2 コラム‎ > ‎vol.07 201410~12‎ > ‎

116 レーティング表記のわかりにくさと、レーティング要求型への提案

2015/01/09 15:56 に ずきんはな が投稿   [ 2015/01/09 15:56 に更新しました ]
2014年11月29日掲載

一昔前に漫画の中によく出てきた表現、ご存知でしょうか。

頭の上で「天使」と「悪魔」が戦うイメージが描かれていたものです。
禁忌的な内容に対する「理性」と「欲求」の戦いを、うまく表現されていました。

最近そのような表現は古典的となってしまったのかあまり見かけませんね。
むしろ今は、自らの本能的な欲求にしたがって、なんの理性も働かせずに思いのまま行動する、という表現のものを多く見かけます。

その中には社会に何かを訴えるようなメッセージ的なものは感じられず、ただ冷徹な虐待を表現しているものであったり、ゲームであったりするようです。(参考:グランドセフトーCEROレーティングZ指定)

こういった表現方法を子供に提供してしまうことは、その子の心に影響しないのでしょうか。
年齢によりますね。
何歳からなら影響しないのでしょうか。色々心配してしまいますよね。
だからレーティングがあるはずなのですが。

そもそもレーティングや年齢制限の表現や表示方法がわかりにくく、保護者の視覚に届いていないようです。
たとえばCEROである場合、レーティングの表記がABCDEZとなっているので、R指定であるという感覚には至らないのではないかと感じています。

「R指定」というのは、昔から映倫がそう表現を決めてきたこともあり、十分に世間的に周知・理解されているレーティングの一つです。
女性の裸、というのはR指定として認識しやすく、販売店の中でもR指定のものとして概ねきちんと区画を分けられています。

でも、CERO Z指定のものがそれらと同じように区分けされた場所に置かれているところは見かけません。これは明確にR指定と同等に別区画に配慮の上で配置されるべきだと思いますし、他のレーティングと混ぜるのは良くありません。
店頭で、明確に「15歳以上」って大きく書かれていれば、買うときに保護者が理解できます。

子供が小さければ小さいほど善悪の判断はできませんが、置いてある場所が別れてさえいれば、ある程度の禁忌的な感覚は幼少期であっても十分身につきます。成人領域であるという認識も保護者にとって教えやすいですね。
ですが、この配置が分かれていなければ、保護者が気が付かなければ、子どもは何も思わずに買ってしまうでしょう。
保護者が気が付かないということばかりを責められないとも思います。
保護者は一般消費者として販売店を信頼していますから。

レーティングの混ざった世界、これがインターネットの世界です。
保護者はどのようにに、この世界の中で子供に禁忌を教えればよいでしょう。

もちろん子供自身に判断をさせるという事も重要です。その判断の中で、自分の欲求との葛藤を生じさせ、その葛藤に打ち勝つ心の強さを持たなければならないでしょう。
ですので、保護者の見守りは常に必要でしょうし、突然手を離すのはあまりに危ないと思わざるを得ません。

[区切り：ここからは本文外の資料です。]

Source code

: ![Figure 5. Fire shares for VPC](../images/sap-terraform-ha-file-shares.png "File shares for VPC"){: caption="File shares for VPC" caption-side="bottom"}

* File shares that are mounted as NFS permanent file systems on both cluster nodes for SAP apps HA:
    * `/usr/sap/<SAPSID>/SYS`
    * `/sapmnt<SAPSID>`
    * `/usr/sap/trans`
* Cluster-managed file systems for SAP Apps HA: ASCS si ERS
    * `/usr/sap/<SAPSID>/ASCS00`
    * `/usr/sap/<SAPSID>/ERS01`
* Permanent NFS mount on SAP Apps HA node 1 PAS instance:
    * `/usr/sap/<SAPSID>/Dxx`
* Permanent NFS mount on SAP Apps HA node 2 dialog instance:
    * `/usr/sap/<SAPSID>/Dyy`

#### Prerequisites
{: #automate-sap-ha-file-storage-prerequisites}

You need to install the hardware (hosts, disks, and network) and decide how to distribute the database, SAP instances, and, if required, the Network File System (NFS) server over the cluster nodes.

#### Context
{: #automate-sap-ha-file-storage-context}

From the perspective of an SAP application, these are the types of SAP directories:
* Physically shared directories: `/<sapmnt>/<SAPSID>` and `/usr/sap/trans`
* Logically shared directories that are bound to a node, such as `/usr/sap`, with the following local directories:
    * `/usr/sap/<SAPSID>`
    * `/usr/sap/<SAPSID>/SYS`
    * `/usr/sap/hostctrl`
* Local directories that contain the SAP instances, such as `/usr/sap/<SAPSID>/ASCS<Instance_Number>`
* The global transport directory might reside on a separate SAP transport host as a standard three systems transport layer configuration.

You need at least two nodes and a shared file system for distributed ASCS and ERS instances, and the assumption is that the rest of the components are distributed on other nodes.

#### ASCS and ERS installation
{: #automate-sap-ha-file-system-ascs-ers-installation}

どのようにこれを良い方向に持っていけばいいのかなあと思っている時に、勉強会で「お酒は飲みません」というシールを配布しているのを思い出しました。そうか、自分で希望するレーティングを示せればいいのかも?

現実世界であれば簡単です。「レジ袋入りませんカード」みたいにレーティングの書かれたカードなどを用意して、商品と一緒に提示すればいいですね。レーティングを間違えていれば、店員が指摘できるかもしれません。

すこし技術的な話になりますが、インターネットでも同じようにコンテンツを要求するときに条件を示せれば良いのではないかと思っていました。
http ヘッダーに、Accept-Rating: kids などと含めればいいかもとか。

すべてのリクエストに含められれば、広告配信側もその要求に応じて配信できるでしょうし、表示しては行けない対象には「レーティング制限により表示を中止します」などとできるかも。こんなふうにブラウザにそんな設定ができる画面があればいいなって思います。

また、表示された結果が、要求したレーティングに沿うものでなかった時には、レーティングが違うという分類で通報できると嬉しいですよね。

技術が解決できること、もっと色々あるような気がします。素人考えかもしれませんけれどね。